(Collected data)
::::

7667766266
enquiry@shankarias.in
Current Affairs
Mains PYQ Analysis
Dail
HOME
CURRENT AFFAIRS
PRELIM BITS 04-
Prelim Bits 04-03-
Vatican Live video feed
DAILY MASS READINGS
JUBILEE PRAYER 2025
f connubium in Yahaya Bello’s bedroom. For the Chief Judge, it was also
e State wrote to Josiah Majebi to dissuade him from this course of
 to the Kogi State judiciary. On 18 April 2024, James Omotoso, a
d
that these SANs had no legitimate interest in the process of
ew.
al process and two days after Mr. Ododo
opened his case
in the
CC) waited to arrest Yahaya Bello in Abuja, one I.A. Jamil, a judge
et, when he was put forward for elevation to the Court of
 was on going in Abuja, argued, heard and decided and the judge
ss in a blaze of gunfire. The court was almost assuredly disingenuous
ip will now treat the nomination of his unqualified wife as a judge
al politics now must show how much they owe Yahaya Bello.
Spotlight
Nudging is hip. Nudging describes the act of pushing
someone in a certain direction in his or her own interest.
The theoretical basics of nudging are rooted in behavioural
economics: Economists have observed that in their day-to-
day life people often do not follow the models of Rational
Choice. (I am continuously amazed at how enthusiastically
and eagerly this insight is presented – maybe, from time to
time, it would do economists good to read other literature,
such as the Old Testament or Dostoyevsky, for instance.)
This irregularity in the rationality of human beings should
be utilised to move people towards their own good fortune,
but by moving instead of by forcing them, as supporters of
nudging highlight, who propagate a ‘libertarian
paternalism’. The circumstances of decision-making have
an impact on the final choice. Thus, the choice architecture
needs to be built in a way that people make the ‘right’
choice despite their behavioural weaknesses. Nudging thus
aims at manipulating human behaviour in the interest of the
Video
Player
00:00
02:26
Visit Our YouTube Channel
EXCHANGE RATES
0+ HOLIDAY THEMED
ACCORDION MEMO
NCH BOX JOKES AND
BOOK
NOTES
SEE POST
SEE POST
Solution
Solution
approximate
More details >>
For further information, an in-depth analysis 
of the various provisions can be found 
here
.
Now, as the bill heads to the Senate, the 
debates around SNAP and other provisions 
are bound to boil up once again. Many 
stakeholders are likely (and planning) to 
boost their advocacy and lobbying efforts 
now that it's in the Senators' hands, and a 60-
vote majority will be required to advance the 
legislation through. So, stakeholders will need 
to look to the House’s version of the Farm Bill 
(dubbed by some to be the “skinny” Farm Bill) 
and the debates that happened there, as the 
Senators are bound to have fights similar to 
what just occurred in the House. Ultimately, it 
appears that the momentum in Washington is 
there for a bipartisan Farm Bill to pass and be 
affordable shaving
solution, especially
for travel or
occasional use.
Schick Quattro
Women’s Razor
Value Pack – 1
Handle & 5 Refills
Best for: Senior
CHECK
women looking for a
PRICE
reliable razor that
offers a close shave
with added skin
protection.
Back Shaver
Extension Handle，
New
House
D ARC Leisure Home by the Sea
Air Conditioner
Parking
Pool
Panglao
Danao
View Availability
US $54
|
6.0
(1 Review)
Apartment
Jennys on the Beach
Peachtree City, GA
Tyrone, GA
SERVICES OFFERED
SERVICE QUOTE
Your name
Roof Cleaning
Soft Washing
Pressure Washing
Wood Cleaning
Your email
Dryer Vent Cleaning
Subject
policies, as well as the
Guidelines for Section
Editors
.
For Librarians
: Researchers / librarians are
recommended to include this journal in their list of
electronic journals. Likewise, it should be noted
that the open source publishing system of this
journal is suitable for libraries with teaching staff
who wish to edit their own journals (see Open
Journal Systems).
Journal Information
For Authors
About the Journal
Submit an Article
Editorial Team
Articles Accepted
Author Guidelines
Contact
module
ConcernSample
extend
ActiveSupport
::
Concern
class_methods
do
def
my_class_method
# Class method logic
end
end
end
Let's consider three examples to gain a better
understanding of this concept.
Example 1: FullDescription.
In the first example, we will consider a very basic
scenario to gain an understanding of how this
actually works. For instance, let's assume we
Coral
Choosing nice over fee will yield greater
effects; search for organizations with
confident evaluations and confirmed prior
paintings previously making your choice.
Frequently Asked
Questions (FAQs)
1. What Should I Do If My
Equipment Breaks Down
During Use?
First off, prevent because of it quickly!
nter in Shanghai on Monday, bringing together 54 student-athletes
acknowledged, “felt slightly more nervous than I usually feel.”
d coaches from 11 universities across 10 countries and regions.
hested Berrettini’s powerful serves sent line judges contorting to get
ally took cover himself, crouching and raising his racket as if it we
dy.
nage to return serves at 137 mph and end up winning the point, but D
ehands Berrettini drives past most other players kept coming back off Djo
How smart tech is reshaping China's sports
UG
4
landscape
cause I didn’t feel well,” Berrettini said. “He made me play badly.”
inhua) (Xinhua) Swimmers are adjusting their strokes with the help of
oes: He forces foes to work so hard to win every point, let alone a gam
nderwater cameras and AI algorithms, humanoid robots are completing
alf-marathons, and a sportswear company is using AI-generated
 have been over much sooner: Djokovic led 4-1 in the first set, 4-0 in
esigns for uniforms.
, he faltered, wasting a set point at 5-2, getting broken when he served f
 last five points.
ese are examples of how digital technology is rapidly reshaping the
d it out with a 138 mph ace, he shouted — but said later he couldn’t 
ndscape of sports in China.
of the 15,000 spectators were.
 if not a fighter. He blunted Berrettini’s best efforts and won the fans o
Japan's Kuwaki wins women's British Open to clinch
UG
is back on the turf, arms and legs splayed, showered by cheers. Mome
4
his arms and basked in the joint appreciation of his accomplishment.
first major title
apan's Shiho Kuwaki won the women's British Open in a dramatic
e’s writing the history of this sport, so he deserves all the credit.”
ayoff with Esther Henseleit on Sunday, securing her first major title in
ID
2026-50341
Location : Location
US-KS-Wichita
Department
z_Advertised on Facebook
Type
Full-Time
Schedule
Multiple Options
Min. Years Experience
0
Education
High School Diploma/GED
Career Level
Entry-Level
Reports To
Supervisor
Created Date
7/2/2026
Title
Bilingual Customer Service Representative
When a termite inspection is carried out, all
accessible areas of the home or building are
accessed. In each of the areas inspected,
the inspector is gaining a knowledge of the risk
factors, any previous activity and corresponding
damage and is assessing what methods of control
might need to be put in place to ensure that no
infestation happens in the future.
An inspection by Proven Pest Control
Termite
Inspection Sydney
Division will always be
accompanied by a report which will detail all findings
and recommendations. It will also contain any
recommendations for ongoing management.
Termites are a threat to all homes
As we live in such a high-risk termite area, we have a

::::

- Work task
What is needed here is how many lines of the entries contain "Berrettini"; give that number alone.

- Solution for this exercise
4